Richard Raspa’s research interests are interdisciplinary and include folklore, literature, narrative and organizational theory, and medical humanities. Raspa has published 5 books, one of which, co-authored with an anthropologist, Italian Folktales in America: The Verbal Art of an Immigrant Woman, received an international award, the Botkin Prize, from the American Folklore Society, for the best first book in the field of folklore. He has published his research on chaos theory in European drama, on organizations such as General Motors and Dominos, on entrepreneurs, such as Donald Trump and Ted Turner, and on Abraham Maslow’s Relevance to Palliative care. He has contributed chapters to books in folklore, literature, narrative, organizational and medical cultures. A Fulbright recipient to Italy and an Ellsworth Fellow, he has presented papers at national and international conferences in all five fields. He has been a keynote speaker at international conferences, including a world conference on organizational culture in Kuala Lumpur, Malaysia.

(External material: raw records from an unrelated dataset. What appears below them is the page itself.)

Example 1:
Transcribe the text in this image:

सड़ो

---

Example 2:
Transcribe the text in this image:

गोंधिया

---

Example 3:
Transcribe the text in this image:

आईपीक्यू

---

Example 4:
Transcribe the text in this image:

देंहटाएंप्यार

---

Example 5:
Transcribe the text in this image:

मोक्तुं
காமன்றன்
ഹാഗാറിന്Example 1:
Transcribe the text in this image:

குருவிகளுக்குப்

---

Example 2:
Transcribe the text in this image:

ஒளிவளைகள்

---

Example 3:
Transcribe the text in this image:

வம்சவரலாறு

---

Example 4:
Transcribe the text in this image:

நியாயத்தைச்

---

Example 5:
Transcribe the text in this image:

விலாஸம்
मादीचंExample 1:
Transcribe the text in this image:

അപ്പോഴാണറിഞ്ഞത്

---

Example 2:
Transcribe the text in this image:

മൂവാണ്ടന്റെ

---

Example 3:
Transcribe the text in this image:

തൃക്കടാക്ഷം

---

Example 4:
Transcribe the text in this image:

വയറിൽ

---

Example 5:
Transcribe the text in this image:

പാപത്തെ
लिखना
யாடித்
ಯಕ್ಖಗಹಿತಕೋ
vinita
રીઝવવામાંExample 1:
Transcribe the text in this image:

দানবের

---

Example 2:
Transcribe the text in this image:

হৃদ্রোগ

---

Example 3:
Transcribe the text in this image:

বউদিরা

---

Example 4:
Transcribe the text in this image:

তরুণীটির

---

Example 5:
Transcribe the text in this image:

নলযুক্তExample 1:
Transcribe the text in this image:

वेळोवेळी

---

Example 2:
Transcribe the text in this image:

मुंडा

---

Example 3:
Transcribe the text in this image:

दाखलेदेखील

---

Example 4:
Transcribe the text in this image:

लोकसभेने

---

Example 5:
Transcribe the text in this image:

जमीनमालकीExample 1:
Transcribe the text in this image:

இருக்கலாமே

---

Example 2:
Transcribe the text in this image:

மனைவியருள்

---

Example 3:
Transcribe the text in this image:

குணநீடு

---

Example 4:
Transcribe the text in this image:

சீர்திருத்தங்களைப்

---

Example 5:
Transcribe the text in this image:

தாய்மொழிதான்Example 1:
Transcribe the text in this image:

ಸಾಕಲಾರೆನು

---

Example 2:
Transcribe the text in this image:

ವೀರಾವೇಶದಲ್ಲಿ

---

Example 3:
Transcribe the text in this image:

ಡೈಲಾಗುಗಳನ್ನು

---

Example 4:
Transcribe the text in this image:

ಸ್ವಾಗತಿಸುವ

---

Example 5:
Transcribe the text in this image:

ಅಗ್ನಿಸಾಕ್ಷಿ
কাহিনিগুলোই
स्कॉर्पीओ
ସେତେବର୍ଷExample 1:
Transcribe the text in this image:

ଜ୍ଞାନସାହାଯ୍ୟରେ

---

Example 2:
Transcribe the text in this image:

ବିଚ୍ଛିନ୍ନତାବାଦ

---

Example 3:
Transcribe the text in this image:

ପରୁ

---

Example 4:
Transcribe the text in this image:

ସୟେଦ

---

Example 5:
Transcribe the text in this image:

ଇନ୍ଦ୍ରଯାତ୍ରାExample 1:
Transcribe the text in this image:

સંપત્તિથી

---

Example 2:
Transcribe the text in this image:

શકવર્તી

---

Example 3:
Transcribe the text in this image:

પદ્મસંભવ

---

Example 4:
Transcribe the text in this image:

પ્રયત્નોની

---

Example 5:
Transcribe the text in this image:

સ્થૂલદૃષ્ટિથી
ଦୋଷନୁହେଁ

Every fall, he teaches the China Study Trip which brings Wayne State University students to China to make on-site visits to Chinese organizations.  In the summer, he has begun to bring WSU medical students to China for a total immersion course in traditional Chinese healing. In 2005, he was appointed Associate Director for Humanities at the Center to Advance Palliative-Care Excellence, at the WSU. Currently he is collaborating with Dr. Rob Zalenski on a series of articles on medical humanities. He has twice received the highest teaching award at Wayne State University, the Presidential Award for Excellence in Teaching in 1987 and 2005.

 

Interdisciplinary Curriculum

ISP 5500/7500 Medical Humanities, is a course Dr. Raspa teaches every year with Dr. Rob Zalenski, Director of the Center to Advance Palliative-Care Excellence at WSU, open to medical students, graduate and undergraduate IS students, and students from other colleges across campus. The study of Humanities deepens medical practice, evoking the human dimensions of disease. Humanities represent, among other things, the ways human beings in different times and places struggle with physical and psychological crises.

ISP 7210  End-of-Life Stories, an interdisciplinary studies course Raspa collaboratively developed and continues to teach in the End-of-Life course, cross-listed with 5 departments:  Anthropology, Honors, Nursing, Sociology, Information Science. The course explores death and dying as cultural and story constructions as well as biological phenomena.

ISP 4700/7500 China Study Trip
, is a study of innovation in American and Chinese culture.  We explore innovation as a narrative process that arises out of root metaphors in a society. Texts include literature, folklore, film, and art.  The last two weeks of the course are spent in China, making on site-visits to Chinese organizations in Beijing and Shanghai.

Chinese Culture Medicine

ISP 4700/7500 CHINA STUDY TRIP is a study of innovation in American and Chinese culture.  We explore innovation as a narrative process that arises out of root metaphors in a society. Texts include literature, folklore, film, and art.  The last two weeks of the course are spent in China, in Hangzhou, taking courses at Zhejiang University, and in Beijing and Shanghai, making on site-visits to Chinese organizations.